Work to be completed >>
Lines from the beginning of the entries up to and including the one with "table_cell [163, 1249, 1102, 1277]" must be duplicated word for word; leave out all others.

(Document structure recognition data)
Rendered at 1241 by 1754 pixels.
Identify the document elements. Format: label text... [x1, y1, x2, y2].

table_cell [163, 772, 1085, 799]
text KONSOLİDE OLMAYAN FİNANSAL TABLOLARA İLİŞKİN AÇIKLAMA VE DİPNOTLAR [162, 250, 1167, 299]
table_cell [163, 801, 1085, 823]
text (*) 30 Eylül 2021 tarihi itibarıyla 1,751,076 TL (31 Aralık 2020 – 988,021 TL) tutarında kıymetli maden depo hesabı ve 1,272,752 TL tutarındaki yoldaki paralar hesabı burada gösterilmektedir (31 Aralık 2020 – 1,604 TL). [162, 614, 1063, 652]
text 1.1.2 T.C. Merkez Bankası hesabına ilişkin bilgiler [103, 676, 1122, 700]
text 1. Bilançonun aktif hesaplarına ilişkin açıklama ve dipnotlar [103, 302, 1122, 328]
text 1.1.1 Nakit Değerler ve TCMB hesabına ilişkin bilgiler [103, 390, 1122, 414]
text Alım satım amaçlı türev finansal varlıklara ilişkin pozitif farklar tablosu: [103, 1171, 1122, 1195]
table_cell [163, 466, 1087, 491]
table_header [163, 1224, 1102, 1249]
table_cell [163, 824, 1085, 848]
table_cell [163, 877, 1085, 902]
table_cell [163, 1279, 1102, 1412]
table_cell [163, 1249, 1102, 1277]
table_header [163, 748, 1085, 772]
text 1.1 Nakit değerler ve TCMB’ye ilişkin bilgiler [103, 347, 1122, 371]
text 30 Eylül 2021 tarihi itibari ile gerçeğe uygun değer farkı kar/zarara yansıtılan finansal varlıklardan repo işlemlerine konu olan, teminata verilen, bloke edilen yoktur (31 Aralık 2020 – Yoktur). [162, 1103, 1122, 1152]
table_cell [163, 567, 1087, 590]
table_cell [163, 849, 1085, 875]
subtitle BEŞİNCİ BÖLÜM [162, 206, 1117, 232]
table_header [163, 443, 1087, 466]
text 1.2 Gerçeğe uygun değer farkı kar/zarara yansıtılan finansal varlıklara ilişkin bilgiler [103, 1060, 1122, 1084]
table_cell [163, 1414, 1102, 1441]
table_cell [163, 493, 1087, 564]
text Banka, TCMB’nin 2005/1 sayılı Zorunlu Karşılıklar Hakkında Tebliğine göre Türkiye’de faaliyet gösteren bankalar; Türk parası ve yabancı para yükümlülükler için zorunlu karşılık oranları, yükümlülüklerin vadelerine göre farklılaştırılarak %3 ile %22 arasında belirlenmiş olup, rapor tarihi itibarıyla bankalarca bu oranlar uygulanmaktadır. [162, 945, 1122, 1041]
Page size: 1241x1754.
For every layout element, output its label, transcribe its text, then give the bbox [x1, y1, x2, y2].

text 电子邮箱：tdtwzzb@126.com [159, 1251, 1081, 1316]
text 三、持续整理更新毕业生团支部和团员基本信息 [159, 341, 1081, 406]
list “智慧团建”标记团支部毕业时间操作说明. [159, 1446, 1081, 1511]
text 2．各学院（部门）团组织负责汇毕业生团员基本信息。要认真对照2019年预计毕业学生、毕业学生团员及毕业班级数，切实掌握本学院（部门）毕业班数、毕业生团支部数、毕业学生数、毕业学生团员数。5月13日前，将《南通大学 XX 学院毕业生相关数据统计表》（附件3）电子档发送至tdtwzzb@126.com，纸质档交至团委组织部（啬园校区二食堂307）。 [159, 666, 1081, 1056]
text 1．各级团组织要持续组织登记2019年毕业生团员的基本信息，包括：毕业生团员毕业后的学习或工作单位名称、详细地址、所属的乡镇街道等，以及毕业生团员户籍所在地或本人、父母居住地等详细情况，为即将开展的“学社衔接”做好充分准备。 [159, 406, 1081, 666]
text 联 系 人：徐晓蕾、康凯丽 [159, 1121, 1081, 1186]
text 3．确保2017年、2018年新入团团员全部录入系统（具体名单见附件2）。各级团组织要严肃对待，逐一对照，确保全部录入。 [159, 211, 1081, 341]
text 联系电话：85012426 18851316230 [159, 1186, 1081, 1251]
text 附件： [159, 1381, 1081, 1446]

Result for this exercise >>
Rendered at 1241 by 1754 pixels.
Identify the document elements. Format: label text... [x1, y1, x2, y2].

table_cell [163, 772, 1085, 799]
text KONSOLİDE OLMAYAN FİNANSAL TABLOLARA İLİŞKİN AÇIKLAMA VE DİPNOTLAR [162, 250, 1167, 299]
table_cell [163, 801, 1085, 823]
text (*) 30 Eylül 2021 tarihi itibarıyla 1,751,076 TL (31 Aralık 2020 – 988,021 TL) tutarında kıymetli maden depo hesabı ve 1,272,752 TL tutarındaki yoldaki paralar hesabı burada gösterilmektedir (31 Aralık 2020 – 1,604 TL). [162, 614, 1063, 652]
text 1.1.2 T.C. Merkez Bankası hesabına ilişkin bilgiler [103, 676, 1122, 700]
text 1. Bilançonun aktif hesaplarına ilişkin açıklama ve dipnotlar [103, 302, 1122, 328]
text 1.1.1 Nakit Değerler ve TCMB hesabına ilişkin bilgiler [103, 390, 1122, 414]
text Alım satım amaçlı türev finansal varlıklara ilişkin pozitif farklar tablosu: [103, 1171, 1122, 1195]
table_cell [163, 466, 1087, 491]
table_header [163, 1224, 1102, 1249]
table_cell [163, 824, 1085, 848]
table_cell [163, 877, 1085, 902]
table_cell [163, 1279, 1102, 1412]
table_cell [163, 1249, 1102, 1277]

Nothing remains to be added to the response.